Mahasiswa yang pernah menjadi bagian dari proses ini sering kali mengatakan bahwa pembelajaran terbesarnya bukan dari kesuksesan acara, tapi dari proses menuju ke sana—dari lembur malam di ruang diskusi, dari perdebatan yang melelahkan, dari revisi berkali-kali, hingga dari momen rapuh yang membuat mereka saling menguatkan.
“Acara selesai dalam dua jam. Tapi prosesnya bisa dua bulan. Dan dua bulan itu yang bikin kita merasa punya cerita dan punya tempat,” ucap salah satu anggota AIESEC in BINUS yang terlibat dalam salah satu project.

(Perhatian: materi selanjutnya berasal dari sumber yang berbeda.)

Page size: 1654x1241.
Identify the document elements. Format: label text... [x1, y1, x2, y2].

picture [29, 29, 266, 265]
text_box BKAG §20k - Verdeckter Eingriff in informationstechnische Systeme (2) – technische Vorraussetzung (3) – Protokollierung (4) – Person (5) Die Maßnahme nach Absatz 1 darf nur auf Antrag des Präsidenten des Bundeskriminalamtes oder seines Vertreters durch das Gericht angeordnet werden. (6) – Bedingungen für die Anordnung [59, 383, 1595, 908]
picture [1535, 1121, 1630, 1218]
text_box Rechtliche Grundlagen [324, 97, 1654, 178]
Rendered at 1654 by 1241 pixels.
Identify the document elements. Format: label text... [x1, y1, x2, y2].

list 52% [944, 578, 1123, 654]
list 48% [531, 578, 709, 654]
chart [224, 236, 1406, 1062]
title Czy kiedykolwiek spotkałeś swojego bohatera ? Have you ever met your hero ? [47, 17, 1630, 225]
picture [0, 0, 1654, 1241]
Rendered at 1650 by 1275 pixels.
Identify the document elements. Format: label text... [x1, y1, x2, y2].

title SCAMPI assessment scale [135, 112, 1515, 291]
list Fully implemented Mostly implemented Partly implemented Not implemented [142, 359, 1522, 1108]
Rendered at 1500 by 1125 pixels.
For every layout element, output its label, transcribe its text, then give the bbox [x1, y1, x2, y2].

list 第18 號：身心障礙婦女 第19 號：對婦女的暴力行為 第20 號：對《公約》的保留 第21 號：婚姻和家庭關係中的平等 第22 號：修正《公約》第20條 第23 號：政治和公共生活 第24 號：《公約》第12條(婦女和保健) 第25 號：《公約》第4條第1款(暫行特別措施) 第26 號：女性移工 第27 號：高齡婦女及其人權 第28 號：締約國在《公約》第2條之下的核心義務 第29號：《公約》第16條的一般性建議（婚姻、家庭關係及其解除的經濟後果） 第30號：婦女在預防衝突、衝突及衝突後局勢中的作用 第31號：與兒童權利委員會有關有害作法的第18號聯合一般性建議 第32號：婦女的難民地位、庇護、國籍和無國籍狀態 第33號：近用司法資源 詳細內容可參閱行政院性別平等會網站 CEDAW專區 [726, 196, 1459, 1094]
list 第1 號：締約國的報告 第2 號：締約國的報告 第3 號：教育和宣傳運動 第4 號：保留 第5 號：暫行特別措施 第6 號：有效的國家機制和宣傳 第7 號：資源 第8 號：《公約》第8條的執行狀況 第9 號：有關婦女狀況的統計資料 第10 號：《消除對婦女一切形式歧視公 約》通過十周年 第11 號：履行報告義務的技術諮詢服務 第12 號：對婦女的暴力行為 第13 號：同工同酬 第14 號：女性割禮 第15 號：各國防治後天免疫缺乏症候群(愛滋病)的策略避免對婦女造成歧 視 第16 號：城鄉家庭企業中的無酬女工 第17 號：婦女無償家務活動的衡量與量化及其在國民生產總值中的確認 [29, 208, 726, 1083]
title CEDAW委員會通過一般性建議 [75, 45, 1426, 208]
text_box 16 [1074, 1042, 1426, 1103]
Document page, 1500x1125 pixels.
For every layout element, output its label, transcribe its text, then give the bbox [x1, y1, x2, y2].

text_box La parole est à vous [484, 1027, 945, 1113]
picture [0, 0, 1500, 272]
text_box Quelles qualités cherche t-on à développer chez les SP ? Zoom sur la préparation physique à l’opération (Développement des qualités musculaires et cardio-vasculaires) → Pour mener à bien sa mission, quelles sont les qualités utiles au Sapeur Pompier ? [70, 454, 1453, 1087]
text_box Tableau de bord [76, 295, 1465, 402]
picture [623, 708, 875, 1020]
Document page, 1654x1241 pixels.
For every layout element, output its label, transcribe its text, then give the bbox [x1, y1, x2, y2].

AIESEC in BINUS bukan sekadar penyelenggara acara, tetapi ekosistem pembelajaran yang memungkinkan mahasiswa untuk mencoba, gagal, dan tumbuh. Proyek bukan hanya output, tetapi perjalanan. Di sanalah pelajaran yang paling membekas tercipta—bukan dari standing ovation penonton, tapi dari langkah-langkah kecil yang dijalani dengan komitmen dan kesungguhan.
Karena pada akhirnya, keberhasilan sebuah acara tidak hanya diukur dari berapa banyak orang yang hadir, tapi dari berapa banyak anggota tim yang tumbuh dari proses menyelenggarakannya.